▶ [Goal of the exercise]
Present the data below as a numbered list, without the blank lines.

Entries from a collection:
______________________________
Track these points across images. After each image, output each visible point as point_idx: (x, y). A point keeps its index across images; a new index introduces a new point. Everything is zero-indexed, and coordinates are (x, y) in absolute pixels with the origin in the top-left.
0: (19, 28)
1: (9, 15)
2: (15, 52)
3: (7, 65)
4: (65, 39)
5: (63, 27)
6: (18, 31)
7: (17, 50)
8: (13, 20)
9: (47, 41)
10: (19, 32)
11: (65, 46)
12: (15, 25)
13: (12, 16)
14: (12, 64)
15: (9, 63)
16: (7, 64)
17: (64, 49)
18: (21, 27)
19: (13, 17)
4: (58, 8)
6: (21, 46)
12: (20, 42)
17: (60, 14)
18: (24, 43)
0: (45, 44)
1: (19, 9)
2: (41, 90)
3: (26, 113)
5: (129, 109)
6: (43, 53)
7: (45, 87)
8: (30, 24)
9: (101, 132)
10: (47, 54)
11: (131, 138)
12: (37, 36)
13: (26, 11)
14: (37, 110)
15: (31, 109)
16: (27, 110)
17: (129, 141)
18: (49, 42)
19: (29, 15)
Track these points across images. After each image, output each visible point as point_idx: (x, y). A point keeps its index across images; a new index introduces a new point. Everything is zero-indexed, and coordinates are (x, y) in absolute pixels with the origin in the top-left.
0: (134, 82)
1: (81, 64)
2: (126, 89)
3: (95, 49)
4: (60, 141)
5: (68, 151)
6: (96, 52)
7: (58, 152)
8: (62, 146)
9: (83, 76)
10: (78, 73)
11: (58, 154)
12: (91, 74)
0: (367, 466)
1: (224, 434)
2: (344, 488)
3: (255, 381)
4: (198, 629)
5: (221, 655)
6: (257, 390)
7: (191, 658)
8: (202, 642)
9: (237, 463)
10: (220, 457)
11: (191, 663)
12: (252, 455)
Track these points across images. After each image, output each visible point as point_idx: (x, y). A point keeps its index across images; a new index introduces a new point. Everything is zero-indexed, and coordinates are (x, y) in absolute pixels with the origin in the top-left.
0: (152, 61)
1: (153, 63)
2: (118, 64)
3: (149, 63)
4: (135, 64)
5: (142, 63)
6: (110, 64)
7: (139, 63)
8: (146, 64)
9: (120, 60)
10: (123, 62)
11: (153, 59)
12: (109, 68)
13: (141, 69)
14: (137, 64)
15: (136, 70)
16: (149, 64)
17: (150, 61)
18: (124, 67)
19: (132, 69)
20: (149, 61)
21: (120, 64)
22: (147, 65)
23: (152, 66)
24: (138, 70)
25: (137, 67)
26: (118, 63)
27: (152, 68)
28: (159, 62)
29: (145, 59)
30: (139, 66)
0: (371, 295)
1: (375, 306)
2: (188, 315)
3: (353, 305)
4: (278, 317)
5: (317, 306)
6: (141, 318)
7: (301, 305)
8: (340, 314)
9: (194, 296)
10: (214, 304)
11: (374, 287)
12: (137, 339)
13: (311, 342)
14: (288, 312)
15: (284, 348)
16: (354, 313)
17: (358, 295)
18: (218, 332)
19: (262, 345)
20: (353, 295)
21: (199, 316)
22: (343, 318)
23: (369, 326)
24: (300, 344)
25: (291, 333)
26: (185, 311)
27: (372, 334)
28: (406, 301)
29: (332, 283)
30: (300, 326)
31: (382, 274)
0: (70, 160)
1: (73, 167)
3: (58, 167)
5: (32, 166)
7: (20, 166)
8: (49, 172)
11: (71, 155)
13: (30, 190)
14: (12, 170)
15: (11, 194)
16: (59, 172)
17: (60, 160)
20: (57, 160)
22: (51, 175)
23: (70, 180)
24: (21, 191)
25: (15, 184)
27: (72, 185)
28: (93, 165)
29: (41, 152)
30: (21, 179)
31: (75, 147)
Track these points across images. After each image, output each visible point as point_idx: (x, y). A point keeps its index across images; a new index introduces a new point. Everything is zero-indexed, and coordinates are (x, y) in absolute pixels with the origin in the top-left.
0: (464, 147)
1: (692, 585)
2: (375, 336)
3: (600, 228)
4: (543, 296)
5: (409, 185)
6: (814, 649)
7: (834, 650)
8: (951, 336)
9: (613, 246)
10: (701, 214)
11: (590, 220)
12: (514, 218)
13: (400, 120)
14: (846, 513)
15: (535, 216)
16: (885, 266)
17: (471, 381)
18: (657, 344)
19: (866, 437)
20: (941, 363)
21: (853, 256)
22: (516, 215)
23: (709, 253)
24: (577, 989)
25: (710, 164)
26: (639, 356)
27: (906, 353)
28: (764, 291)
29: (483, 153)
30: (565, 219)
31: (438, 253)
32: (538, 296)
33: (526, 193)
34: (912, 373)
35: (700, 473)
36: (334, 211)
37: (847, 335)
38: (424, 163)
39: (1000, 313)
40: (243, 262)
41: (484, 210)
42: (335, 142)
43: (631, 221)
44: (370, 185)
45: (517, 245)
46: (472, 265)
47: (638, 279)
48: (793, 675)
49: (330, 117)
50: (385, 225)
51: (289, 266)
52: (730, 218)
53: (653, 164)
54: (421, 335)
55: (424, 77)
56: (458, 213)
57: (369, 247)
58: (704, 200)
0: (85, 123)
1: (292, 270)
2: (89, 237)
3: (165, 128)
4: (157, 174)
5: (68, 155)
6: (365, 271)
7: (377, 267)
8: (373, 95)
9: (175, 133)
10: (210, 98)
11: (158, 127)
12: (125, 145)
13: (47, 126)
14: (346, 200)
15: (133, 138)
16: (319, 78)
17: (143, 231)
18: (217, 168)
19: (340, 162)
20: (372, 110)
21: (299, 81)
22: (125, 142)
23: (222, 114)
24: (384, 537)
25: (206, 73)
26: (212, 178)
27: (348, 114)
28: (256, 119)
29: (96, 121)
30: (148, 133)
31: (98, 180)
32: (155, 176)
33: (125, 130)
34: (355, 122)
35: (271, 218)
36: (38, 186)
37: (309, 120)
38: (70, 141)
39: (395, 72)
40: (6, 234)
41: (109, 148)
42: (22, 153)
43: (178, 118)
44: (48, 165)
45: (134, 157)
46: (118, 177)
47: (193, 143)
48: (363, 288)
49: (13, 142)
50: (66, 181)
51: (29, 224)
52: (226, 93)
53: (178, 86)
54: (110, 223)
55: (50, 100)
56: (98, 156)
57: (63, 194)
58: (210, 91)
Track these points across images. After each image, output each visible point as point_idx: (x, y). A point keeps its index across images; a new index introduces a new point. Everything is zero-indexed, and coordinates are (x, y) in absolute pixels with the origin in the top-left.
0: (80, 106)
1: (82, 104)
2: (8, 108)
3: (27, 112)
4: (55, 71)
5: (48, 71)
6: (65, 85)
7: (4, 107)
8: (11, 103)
______________________________
▶ [Solution to this task]
1. Track these points across images. After each image, output each visible point as point_idx: (x, y). A point keeps its index across images; a new index introduces a new point. Everything is zero-indexed, and coordinates are (x, y) in absolute pixels with the origin in the top-left.
2. 0: (19, 28)
3. 1: (9, 15)
4. 2: (15, 52)
5. 3: (7, 65)
6. 4: (65, 39)
7. 5: (63, 27)
8. 6: (18, 31)
9. 7: (17, 50)
10. 8: (13, 20)
11. 9: (47, 41)
12. 10: (19, 32)
13. 11: (65, 46)
14. 12: (15, 25)
15. 13: (12, 16)
16. 14: (12, 64)
17. 15: (9, 63)
18. 16: (7, 64)
19. 17: (64, 49)
20. 18: (21, 27)
21. 19: (13, 17)
22. 4: (58, 8)
23. 6: (21, 46)
24. 12: (20, 42)
25. 17: (60, 14)
26. 18: (24, 43)
27. 0: (45, 44)
28. 1: (19, 9)
29. 2: (41, 90)
30. 3: (26, 113)
31. 5: (129, 109)
32. 6: (43, 53)
33. 7: (45, 87)
34. 8: (30, 24)
35. 9: (101, 132)
36. 10: (47, 54)
37. 11: (131, 138)
38. 12: (37, 36)
39. 13: (26, 11)
40. 14: (37, 110)
41. 15: (31, 109)
42. 16: (27, 110)
43. 17: (129, 141)
44. 18: (49, 42)
45. 19: (29, 15)
46. Track these points across images. After each image, output each visible point as point_idx: (x, y). A point keeps its index across images; a new index introduces a new point. Everything is zero-indexed, and coordinates are (x, y) in absolute pixels with the origin in the top-left.
47. 0: (134, 82)
48. 1: (81, 64)
49. 2: (126, 89)
50. 3: (95, 49)
51. 4: (60, 141)
52. 5: (68, 151)
53. 6: (96, 52)
54. 7: (58, 152)
55. 8: (62, 146)
56. 9: (83, 76)
57. 10: (78, 73)
58. 11: (58, 154)
59. 12: (91, 74)
60. 0: (367, 466)
61. 1: (224, 434)
62. 2: (344, 488)
63. 3: (255, 381)
64. 4: (198, 629)
65. 5: (221, 655)
66. 6: (257, 390)
67. 7: (191, 658)
68. 8: (202, 642)
69. 9: (237, 463)
70. 10: (220, 457)
71. 11: (191, 663)
72. 12: (252, 455)
73. Track these points across images. After each image, output each visible point as point_idx: (x, y). A point keeps its index across images; a new index introduces a new point. Everything is zero-indexed, and coordinates are (x, y) in absolute pixels with the origin in the top-left.
74. 0: (152, 61)
75. 1: (153, 63)
76. 2: (118, 64)
77. 3: (149, 63)
78. 4: (135, 64)
79. 5: (142, 63)
80. 6: (110, 64)
81. 7: (139, 63)
82. 8: (146, 64)
83. 9: (120, 60)
84. 10: (123, 62)
85. 11: (153, 59)
86. 12: (109, 68)
87. 13: (141, 69)
88. 14: (137, 64)
89. 15: (136, 70)
90. 16: (149, 64)
91. 17: (150, 61)
92. 18: (124, 67)
93. 19: (132, 69)
94. 20: (149, 61)
95. 21: (120, 64)
96. 22: (147, 65)
97. 23: (152, 66)
98. 24: (138, 70)
99. 25: (137, 67)
100. 26: (118, 63)
101. 27: (152, 68)
102. 28: (159, 62)
103. 29: (145, 59)
104. 30: (139, 66)
105. 0: (371, 295)
106. 1: (375, 306)
107. 2: (188, 315)
108. 3: (353, 305)
109. 4: (278, 317)
110. 5: (317, 306)
111. 6: (141, 318)
112. 7: (301, 305)
113. 8: (340, 314)
114. 9: (194, 296)
115. 10: (214, 304)
116. 11: (374, 287)
117. 12: (137, 339)
118. 13: (311, 342)
119. 14: (288, 312)
120. 15: (284, 348)
121. 16: (354, 313)
122. 17: (358, 295)
123. 18: (218, 332)
124. 19: (262, 345)
125. 20: (353, 295)
126. 21: (199, 316)
127. 22: (343, 318)
128. 23: (369, 326)
129. 24: (300, 344)
130. 25: (291, 333)
131. 26: (185, 311)
132. 27: (372, 334)
133. 28: (406, 301)
134. 29: (332, 283)
135. 30: (300, 326)
136. 31: (382, 274)
137. 0: (70, 160)
138. 1: (73, 167)
139. 3: (58, 167)
140. 5: (32, 166)
141. 7: (20, 166)
142. 8: (49, 172)
143. 11: (71, 155)
144. 13: (30, 190)
145. 14: (12, 170)
146. 15: (11, 194)
147. 16: (59, 172)
148. 17: (60, 160)
149. 20: (57, 160)
150. 22: (51, 175)
151. 23: (70, 180)
152. 24: (21, 191)
153. 25: (15, 184)
154. 27: (72, 185)
155. 28: (93, 165)
156. 29: (41, 152)
157. 30: (21, 179)
158. 31: (75, 147)
159. Track these points across images. After each image, output each visible point as point_idx: (x, y). A point keeps its index across images; a new index introduces a new point. Everything is zero-indexed, and coordinates are (x, y) in absolute pixels with the origin in the top-left.
160. 0: (464, 147)
161. 1: (692, 585)
162. 2: (375, 336)
163. 3: (600, 228)
164. 4: (543, 296)
165. 5: (409, 185)
166. 6: (814, 649)
167. 7: (834, 650)
168. 8: (951, 336)
169. 9: (613, 246)
170. 10: (701, 214)
171. 11: (590, 220)
172. 12: (514, 218)
173. 13: (400, 120)
174. 14: (846, 513)
175. 15: (535, 216)
176. 16: (885, 266)
177. 17: (471, 381)
178. 18: (657, 344)
179. 19: (866, 437)
180. 20: (941, 363)
181. 21: (853, 256)
182. 22: (516, 215)
183. 23: (709, 253)
184. 24: (577, 989)
185. 25: (710, 164)
186. 26: (639, 356)
187. 27: (906, 353)
188. 28: (764, 291)
189. 29: (483, 153)
190. 30: (565, 219)
191. 31: (438, 253)
192. 32: (538, 296)
193. 33: (526, 193)
194. 34: (912, 373)
195. 35: (700, 473)
196. 36: (334, 211)
197. 37: (847, 335)
198. 38: (424, 163)
199. 39: (1000, 313)
200. 40: (243, 262)
201. 41: (484, 210)
202. 42: (335, 142)
203. 43: (631, 221)
204. 44: (370, 185)
205. 45: (517, 245)
206. 46: (472, 265)
207. 47: (638, 279)
208. 48: (793, 675)
209. 49: (330, 117)
210. 50: (385, 225)
211. 51: (289, 266)
212. 52: (730, 218)
213. 53: (653, 164)
214. 54: (421, 335)
215. 55: (424, 77)
216. 56: (458, 213)
217. 57: (369, 247)
218. 58: (704, 200)
219. 0: (85, 123)
220. 1: (292, 270)
221. 2: (89, 237)
222. 3: (165, 128)
223. 4: (157, 174)
224. 5: (68, 155)
225. 6: (365, 271)
226. 7: (377, 267)
227. 8: (373, 95)
228. 9: (175, 133)
229. 10: (210, 98)
230. 11: (158, 127)
231. 12: (125, 145)
232. 13: (47, 126)
233. 14: (346, 200)
234. 15: (133, 138)
235. 16: (319, 78)
236. 17: (143, 231)
237. 18: (217, 168)
238. 19: (340, 162)
239. 20: (372, 110)
240. 21: (299, 81)
241. 22: (125, 142)
242. 23: (222, 114)
243. 24: (384, 537)
244. 25: (206, 73)
245. 26: (212, 178)
246. 27: (348, 114)
247. 28: (256, 119)
248. 29: (96, 121)
249. 30: (148, 133)
250. 31: (98, 180)
251. 32: (155, 176)
252. 33: (125, 130)
253. 34: (355, 122)
254. 35: (271, 218)
255. 36: (38, 186)
256. 37: (309, 120)
257. 38: (70, 141)
258. 39: (395, 72)
259. 40: (6, 234)
260. 41: (109, 148)
261. 42: (22, 153)
262. 43: (178, 118)
263. 44: (48, 165)
264. 45: (134, 157)
265. 46: (118, 177)
266. 47: (193, 143)
267. 48: (363, 288)
268. 49: (13, 142)
269. 50: (66, 181)
270. 51: (29, 224)
271. 52: (226, 93)
272. 53: (178, 86)
273. 54: (110, 223)
274. 55: (50, 100)
275. 56: (98, 156)
276. 57: (63, 194)
277. 58: (210, 91)
278. Track these points across images. After each image, output each visible point as point_idx: (x, y). A point keeps its index across images; a new index introduces a new point. Everything is zero-indexed, and coordinates are (x, y) in absolute pixels with the origin in the top-left.
279. 0: (80, 106)
280. 1: (82, 104)
281. 2: (8, 108)
282. 3: (27, 112)
283. 4: (55, 71)
284. 5: (48, 71)
285. 6: (65, 85)
286. 7: (4, 107)
287. 8: (11, 103)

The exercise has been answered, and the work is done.